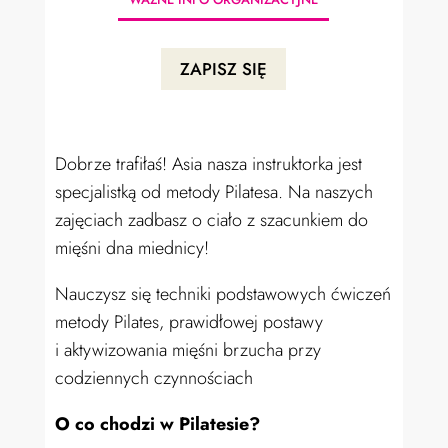
ZAPISZ SIĘ
Dobrze trafiłaś! Asia nasza instruktorka jest
specjalistką od metody Pilatesa. Na naszych
zajęciach zadbasz o ciało z szacunkiem do
mięśni dna miednicy!
Nauczysz się techniki podstawowych ćwiczeń
metody Pilates, prawidłowej postawy
i aktywizowania mięśni brzucha przy
codziennych czynnościach
O co chodzi w Pilatesie?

== How to complete this task ==
Type out the data above once more, exactly, with no images included.

== Expected answer ==
ZAPISZ SIĘ
Dobrze trafiłaś! Asia nasza instruktorka jest
specjalistką od metody Pilatesa. Na naszych
zajęciach zadbasz o ciało z szacunkiem do
mięśni dna miednicy!
Nauczysz się techniki podstawowych ćwiczeń
metody Pilates, prawidłowej postawy
i aktywizowania mięśni brzucha przy
codziennych czynnościach
O co chodzi w Pilatesie?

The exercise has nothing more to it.